Astarion snacked on a pomegranate, and Gale let himself indulge in some secret pride that Astarion had been a Dekarios long enough that he had finally learnt the trick of how to get the seeds out without much effort.
“You know,” Astarion said, “aside from our anniversary, I don't think I really have any autumn memories with you—at least, not during the day.”
“Well, I’m not one to push,” Gale said, “and it’s a busy time for us both. I know I’ll have you in the winter.”
“But a whole season, Gale,” he said. “Tendays on end—months on end—it’s just villa after villa when I’m not at the boutique. So many parties, and all those rules—when we could be… sitting here, enjoying the view. I forgot how quiet it gets outside of the pre-winter rush. It’s like a whole other world.”
His exhale of laughter fogged in the air. “You like how we filthy commoners enjoy the season, then, do you?”
“Is there more?”
Gale stole a few pomegranate seeds from his husband’s unguarded hand. “Well, there’s always the Song of Dawn, at the Spires of the Morning. Bit of music to ring in the season.”
“Oh gods no,” Astarion laughed. “Something I don’t have to get up early for.”
“Feast of the Stags, at High Harvesttide,” he said, and luxuriated at the first taste of those bright seeds popping in his mouth. “Free food, and those roasts are spectacular.”
He nodded much more approvingly, and then a thought occured to him that filled his eyes with a mischievous mirth. “Tell me about the Gondian girl from the Day of Wonders.”

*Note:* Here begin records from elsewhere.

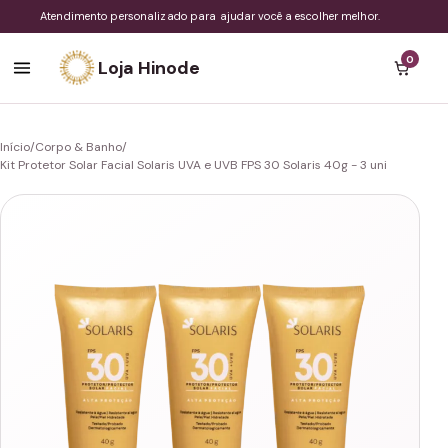
Atendimento personalizado para ajudar você a escolher melhor.
0
Loja Hinode
Início
/
Corpo & Banho
/
Kit Protetor Solar Facial Solaris UVA e UVB FPS 30 Solaris 40g - 3 uni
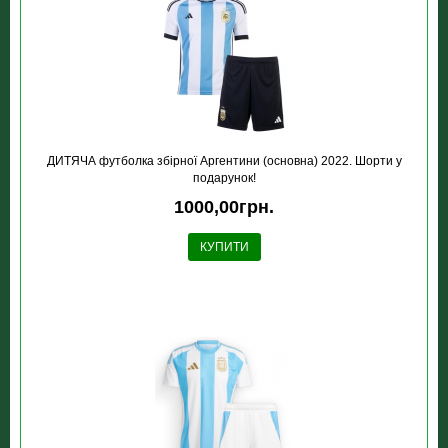
ДИТЯЧА футболка збірної Аргентини (основна) 2022. Шорти у
подарунок!
1000,00грн.
КУПИТИ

Gale nearly choked on his bite. “Gods.” He swallowed. “I should’ve let Mr Malis keep talking.”
“Were your knees just always this bad?”
Whatever attempts he had at putting up some front of annoyance were quickly undermined by the heat spreading across his face and the shake of his shoulders. “Stop it.”

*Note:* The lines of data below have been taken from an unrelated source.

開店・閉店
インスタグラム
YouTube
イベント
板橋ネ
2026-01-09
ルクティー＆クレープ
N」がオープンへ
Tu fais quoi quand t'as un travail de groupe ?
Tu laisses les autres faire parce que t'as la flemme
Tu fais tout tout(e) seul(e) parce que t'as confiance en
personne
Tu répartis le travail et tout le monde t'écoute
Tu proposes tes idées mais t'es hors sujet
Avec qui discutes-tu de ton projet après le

The laughter spread, as it always did, almost instantaneously. “Poor young Gale, given away by the snap of his brittle joints.”
“I was sixteen!”
“Oh, now I definitely see why Kallias worried about you.”
They had always known how to make each other laugh.
Astarion was warm against him, here in the dappled sunlight. One arm wrapped around the other, plush velvet against fine wool, and their hands found another, as they always had.
They watched the sun dapple through the fiery leaves, as life unfolded all around.
“You never needed them, you know,” Astarion said. “Even less now, now that we’re our own family.”
Gale glanced fondly at his mesh bag, laden heavy with figs and pomegranates at the peak of their ripeness, a small mesh bag of walnuts and slices of cake wrapped in wax paper from the Malises, a small pile of chapbooks to read by the fire. Mum would be happy about the fruit, and he could pick up a little skewer for Tara on the way home.
Not bad at all, really, for a commoner and an oaf.
“Tell you what I do have over my father, though,” he said, “I’m not afraid to talk about my youthful regrets.”
Astarion's entire face lit up with the joy of the promise of intrigue. “How much trouble did you get into for the Mount Melody Walk incident with the bard? Tell all.”
He kissed his husband, and savoured the taste of autumn on his lips.
“This close to getting arrested.”
And they laughed together in their fine clothes, feeding the other fresh fruit, as the leaves fell gently around them.